Tuesday, September 02, 2008

Progress of my Dieting

no big progress is all i can say, still stuck at 61kg even though i have cut down on lunchs and breakfast, guess the remaining fats on my body need to be shed during excercises and workouts. But i havent been hitting the squash court since a week ago .. the wkend tat juz past, i was crouching at my parents hse and hitting the shelves off NTUC ... buying groceries for my mum's hse and playing mj with my bro/sis-in-law. i tink i shld be glad that i did not gain any significant weight during the wkend tat juz past bcoz i ate 3 meals, 2 small 1 big .. oops .. felt so sinful on monday i confided in my peers @work. reallie leh ..wkend at home so often and still meeting in-laws for breakfast n they kept asking us to go up for meals, how to avoid the meals .. i dun eat, my significant one still got to eat lei .. so i ate 2-3mouthful. haha

today have a bad time getting off my cosy bed and to perk myself up, i decided to skip my daily lunch milk for a macdonald sausage muffin which i already ate half in the morning before coming to work. the other half for today lunch :) a change from the usual milk. been feeding myself with 1 packet of low fat milk for the past 5 working days last week. a switch today can make me more motivated tomorrow :p

den yest nite went for a jog around my hse field .. ran 3rounds den call it quits coz my whole body n legs are itching.. i hate jogging bcoz i itch every time i jog. the last i stop itching was i ran with my bro yrs ago .. when i was in jc den i stop doing tat when i went to uni coz he moved out to live on his own. so now is my significant one to motivate me liao .. can see he trying his best to motivate me .. and i always nver fail to bully him. How good it is to fall in love and excercise at the same time... kekekekeeee hahaaaa

hmm so tonite i am going for my facial, then dinner with my significant one, then another 3rounds of jogging? depends lo .. if i ate dinner at 8pm, how to jog at 9pm? have to wait till 2hrs later which is 10pm den i will hit the sack at 11pm-12am? no way la ..tml how to get off my bed??!!! nvm .. let tings fall naturally bah.

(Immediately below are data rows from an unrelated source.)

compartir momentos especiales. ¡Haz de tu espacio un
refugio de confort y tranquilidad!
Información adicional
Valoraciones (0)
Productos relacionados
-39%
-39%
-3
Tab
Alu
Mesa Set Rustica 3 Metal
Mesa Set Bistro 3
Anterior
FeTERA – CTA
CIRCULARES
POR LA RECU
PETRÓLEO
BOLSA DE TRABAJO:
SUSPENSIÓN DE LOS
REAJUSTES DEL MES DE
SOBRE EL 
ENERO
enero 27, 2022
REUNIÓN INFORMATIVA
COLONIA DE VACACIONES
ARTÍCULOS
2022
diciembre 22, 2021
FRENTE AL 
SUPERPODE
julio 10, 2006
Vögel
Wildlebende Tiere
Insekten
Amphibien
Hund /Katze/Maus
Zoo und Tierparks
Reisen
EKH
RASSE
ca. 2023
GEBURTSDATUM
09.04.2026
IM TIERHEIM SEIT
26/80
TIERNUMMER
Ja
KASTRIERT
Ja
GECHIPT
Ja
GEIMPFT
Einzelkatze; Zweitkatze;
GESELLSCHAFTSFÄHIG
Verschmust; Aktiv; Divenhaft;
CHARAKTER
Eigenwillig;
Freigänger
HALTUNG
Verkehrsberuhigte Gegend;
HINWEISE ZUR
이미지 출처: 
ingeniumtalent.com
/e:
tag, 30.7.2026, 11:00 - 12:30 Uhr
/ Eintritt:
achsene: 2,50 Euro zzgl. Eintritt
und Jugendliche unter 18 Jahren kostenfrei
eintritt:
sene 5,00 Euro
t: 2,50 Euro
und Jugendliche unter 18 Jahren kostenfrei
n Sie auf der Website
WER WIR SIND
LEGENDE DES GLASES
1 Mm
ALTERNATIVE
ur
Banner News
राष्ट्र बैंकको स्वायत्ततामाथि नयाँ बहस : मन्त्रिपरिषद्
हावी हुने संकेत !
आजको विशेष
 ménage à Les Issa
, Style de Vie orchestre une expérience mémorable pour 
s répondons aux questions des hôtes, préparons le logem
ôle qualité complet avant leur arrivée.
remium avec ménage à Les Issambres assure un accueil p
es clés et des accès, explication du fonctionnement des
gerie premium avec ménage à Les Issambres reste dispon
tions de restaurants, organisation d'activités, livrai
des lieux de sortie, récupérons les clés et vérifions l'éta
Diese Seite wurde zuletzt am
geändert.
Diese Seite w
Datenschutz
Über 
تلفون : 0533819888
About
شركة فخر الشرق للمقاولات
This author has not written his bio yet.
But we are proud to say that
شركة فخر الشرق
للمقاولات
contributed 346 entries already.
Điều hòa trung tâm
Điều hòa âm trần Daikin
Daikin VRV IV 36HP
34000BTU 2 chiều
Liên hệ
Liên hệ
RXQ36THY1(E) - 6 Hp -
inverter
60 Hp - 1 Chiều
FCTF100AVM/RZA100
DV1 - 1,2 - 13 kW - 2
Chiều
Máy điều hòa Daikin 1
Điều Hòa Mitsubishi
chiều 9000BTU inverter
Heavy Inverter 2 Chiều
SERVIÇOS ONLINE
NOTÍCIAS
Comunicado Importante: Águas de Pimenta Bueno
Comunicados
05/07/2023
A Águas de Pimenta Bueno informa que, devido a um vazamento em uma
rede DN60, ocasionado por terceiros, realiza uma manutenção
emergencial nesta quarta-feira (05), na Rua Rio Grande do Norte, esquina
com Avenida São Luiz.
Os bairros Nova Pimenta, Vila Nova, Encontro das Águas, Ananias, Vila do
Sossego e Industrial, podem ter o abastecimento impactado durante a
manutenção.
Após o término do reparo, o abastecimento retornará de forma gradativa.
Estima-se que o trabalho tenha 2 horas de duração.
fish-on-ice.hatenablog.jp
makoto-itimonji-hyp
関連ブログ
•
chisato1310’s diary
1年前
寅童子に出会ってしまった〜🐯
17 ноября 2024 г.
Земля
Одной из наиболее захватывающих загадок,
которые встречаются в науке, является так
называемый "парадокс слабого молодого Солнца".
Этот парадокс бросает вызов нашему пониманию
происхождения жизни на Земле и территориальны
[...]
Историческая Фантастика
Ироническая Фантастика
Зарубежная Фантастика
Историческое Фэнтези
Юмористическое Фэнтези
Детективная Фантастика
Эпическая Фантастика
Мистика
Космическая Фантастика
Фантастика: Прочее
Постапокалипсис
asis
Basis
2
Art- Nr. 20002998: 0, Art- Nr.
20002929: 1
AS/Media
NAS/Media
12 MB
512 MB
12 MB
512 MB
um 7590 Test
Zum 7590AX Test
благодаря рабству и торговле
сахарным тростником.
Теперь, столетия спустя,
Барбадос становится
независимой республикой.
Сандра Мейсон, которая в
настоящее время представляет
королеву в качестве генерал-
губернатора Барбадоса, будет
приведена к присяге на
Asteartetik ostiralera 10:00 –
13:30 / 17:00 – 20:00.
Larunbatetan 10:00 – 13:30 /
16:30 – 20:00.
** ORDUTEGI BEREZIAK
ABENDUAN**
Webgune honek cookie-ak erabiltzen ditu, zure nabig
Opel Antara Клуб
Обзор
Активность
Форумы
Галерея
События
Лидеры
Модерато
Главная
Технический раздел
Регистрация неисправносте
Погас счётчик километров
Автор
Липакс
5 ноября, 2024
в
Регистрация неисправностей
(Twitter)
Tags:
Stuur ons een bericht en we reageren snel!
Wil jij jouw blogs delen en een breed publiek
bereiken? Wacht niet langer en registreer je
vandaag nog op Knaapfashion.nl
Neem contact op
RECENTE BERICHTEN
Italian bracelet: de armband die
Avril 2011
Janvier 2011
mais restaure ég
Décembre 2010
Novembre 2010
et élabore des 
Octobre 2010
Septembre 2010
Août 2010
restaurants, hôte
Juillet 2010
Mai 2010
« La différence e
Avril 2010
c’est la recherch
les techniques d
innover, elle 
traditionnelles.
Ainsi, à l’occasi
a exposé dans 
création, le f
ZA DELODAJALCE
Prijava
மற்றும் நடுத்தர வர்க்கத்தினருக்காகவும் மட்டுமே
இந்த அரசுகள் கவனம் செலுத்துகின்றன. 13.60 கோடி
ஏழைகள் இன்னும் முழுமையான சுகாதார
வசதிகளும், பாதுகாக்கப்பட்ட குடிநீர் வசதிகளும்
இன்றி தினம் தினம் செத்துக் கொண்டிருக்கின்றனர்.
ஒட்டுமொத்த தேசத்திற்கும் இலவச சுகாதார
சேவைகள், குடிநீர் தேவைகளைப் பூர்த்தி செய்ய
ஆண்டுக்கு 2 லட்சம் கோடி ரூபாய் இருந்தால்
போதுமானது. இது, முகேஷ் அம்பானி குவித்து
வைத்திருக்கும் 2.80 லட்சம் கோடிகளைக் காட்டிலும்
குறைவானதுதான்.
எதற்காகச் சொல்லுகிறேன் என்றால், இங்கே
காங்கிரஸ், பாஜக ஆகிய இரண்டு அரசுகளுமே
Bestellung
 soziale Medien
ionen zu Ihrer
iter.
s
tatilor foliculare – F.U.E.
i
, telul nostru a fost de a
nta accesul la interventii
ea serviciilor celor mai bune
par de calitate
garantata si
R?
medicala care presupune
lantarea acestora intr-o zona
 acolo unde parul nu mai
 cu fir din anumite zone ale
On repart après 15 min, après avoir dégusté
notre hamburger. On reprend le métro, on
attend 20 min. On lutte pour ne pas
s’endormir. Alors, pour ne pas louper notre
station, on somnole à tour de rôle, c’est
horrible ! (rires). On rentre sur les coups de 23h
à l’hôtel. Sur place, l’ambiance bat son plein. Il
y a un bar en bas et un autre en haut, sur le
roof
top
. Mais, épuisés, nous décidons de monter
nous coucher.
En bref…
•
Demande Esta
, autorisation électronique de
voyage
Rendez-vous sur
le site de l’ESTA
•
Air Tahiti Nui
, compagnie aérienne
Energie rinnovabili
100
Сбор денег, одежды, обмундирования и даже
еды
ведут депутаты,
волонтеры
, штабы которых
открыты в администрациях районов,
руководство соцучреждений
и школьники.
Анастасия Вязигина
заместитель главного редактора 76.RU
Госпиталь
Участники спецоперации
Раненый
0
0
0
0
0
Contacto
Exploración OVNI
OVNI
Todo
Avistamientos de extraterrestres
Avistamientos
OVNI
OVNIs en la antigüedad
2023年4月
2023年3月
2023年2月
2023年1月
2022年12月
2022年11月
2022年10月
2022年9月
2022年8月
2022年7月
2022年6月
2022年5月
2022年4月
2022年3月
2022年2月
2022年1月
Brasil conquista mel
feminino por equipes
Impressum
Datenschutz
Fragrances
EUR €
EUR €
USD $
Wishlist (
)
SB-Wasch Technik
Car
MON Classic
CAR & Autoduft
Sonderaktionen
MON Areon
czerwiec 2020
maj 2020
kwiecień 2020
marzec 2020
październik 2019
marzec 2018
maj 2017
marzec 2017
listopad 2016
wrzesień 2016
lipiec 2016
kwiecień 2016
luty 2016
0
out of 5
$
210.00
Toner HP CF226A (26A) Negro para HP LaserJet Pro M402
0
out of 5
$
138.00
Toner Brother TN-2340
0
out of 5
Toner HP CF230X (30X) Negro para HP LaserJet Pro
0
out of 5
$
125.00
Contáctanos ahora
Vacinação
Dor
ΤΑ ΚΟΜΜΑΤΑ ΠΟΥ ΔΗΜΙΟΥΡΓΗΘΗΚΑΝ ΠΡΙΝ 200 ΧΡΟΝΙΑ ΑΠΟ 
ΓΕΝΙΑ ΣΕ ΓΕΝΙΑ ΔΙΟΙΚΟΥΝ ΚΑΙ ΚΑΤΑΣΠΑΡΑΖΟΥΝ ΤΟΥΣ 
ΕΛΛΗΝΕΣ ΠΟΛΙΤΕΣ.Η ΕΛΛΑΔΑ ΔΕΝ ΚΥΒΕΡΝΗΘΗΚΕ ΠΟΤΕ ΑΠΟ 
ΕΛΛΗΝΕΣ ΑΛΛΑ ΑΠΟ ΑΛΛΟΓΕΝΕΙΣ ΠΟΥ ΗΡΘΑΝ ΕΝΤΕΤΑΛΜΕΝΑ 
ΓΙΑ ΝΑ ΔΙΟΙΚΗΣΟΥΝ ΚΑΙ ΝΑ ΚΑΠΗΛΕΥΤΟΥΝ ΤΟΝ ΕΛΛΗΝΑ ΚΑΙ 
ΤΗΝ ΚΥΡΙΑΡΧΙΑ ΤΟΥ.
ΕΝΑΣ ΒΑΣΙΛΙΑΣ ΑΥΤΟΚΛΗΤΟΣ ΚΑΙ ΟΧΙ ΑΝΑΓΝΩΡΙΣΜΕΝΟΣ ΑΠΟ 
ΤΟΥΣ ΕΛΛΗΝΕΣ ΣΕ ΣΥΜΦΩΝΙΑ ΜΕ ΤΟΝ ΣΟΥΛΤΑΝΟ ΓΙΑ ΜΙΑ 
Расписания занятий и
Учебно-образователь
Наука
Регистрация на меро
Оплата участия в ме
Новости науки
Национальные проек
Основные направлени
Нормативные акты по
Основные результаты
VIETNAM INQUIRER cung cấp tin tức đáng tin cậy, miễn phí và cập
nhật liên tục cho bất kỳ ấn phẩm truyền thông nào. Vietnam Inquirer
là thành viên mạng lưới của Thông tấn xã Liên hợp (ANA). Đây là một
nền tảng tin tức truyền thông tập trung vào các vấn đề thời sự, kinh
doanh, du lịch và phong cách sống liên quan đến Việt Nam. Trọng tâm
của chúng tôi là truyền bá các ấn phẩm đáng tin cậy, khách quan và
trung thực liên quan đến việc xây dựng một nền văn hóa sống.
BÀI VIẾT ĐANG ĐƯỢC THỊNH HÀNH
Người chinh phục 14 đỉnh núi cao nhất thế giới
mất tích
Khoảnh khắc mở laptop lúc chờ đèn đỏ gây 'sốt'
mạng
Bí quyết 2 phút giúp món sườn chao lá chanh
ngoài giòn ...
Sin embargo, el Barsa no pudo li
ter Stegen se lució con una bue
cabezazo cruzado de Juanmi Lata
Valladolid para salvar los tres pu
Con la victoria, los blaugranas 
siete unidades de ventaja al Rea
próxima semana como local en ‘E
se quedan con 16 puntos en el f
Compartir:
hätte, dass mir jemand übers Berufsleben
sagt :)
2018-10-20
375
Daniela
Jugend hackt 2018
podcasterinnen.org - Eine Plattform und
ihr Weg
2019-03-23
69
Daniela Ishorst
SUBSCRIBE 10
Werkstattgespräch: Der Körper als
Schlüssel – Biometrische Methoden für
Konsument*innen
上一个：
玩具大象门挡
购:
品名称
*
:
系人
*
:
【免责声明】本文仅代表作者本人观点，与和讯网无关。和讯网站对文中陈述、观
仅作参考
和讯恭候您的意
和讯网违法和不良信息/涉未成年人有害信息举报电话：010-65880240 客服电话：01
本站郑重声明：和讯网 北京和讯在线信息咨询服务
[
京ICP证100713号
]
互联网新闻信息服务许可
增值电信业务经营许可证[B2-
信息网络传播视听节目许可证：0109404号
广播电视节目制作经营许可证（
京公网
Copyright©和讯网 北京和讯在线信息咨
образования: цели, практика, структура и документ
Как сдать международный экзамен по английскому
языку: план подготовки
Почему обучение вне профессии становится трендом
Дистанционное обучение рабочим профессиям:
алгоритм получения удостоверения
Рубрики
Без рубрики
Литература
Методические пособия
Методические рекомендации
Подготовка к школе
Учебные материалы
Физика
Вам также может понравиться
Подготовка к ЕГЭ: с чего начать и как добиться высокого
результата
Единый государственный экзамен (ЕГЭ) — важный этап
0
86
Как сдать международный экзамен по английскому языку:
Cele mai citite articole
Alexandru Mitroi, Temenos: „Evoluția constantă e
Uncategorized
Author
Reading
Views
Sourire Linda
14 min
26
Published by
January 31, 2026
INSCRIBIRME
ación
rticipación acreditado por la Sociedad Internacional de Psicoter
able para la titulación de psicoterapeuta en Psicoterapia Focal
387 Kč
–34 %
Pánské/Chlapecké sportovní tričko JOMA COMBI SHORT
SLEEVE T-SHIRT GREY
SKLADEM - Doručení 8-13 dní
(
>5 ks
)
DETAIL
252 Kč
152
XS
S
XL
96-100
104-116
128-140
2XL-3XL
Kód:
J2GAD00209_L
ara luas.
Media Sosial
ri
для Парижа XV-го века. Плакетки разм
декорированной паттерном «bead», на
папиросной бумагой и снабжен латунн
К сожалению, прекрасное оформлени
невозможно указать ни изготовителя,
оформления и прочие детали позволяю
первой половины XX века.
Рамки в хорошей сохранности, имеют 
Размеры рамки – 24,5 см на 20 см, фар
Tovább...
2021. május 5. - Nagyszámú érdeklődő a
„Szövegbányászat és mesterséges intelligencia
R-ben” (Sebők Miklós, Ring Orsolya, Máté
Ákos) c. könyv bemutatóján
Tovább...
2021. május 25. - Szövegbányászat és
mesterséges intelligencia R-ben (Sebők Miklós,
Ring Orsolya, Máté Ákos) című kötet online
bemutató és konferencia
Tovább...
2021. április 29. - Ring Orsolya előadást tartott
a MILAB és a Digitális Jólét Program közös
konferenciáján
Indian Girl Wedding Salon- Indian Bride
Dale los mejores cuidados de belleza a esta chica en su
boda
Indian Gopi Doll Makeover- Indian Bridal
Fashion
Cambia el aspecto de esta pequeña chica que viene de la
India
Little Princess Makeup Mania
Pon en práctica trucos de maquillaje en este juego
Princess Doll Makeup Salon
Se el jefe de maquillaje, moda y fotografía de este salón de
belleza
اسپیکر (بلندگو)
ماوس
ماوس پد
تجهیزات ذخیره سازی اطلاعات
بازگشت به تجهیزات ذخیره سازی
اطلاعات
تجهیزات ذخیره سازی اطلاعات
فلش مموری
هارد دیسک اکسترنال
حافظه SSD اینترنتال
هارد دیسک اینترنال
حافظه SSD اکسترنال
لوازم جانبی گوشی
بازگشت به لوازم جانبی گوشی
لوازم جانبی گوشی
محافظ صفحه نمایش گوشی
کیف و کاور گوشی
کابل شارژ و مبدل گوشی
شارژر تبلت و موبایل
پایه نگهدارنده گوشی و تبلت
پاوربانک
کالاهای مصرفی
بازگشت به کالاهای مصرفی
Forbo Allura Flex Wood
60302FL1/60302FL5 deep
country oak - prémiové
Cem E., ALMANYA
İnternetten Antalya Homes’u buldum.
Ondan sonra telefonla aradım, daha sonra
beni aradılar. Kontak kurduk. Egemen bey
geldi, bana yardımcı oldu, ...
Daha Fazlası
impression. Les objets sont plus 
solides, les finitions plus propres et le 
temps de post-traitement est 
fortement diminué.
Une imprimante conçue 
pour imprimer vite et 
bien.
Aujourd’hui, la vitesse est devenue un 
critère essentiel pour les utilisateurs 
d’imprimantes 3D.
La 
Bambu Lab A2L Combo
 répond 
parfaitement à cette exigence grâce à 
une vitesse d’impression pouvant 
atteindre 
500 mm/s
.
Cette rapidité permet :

recently i am trying to cultivate myself to be less of a control freak. i felt that i am controlling too much tings and being a pest to others. so i hope i can be less controlling and be happier in return. i do not feel happie when i am in control so i cam trying to control less or dun control at all and be happier. all bcoz of a recent incident at work, thats why i am trying to change my way of life and handling. its unhapi event so i dun intend to pen it down for future reconciliations.

watever i am penciling it down here, i want to be able to re-read it yrs or mths or days down the road and be happie and remember them, so no unhappie posting here ...

mooncake festival coming in 2 weeks time, was tinking if i shld hold a family gathering @ toh guan hse and ask my family members and my significant one's family to join. however i held 1 during mummy's day tis yr but his family dun wan to come down, so end up he celebrated with my mum n my family. i am so afraid his family tis time round dun wan to join again.. i often wonder why are they so inferior? why dont they wan to join me n my family and have fun? senior citizens can still sit together and talk and have fun mah, why muz die die be only ur family or my family can be present? .. totally dun understand .. wats the rationale behind? in short - "wats ur problem". haiz .. fan .. fan fan .. yrs down the road, if i have a child and my child create his/her own family nucleus, i will wan to join them, but who knows, maybe my child wont wan me to join .. haha ya lo .. i have been toking abt "yrs down the road" in this posting so often .. am i aging... alamak .. dun wan .................... i am forever young, 18yrs old!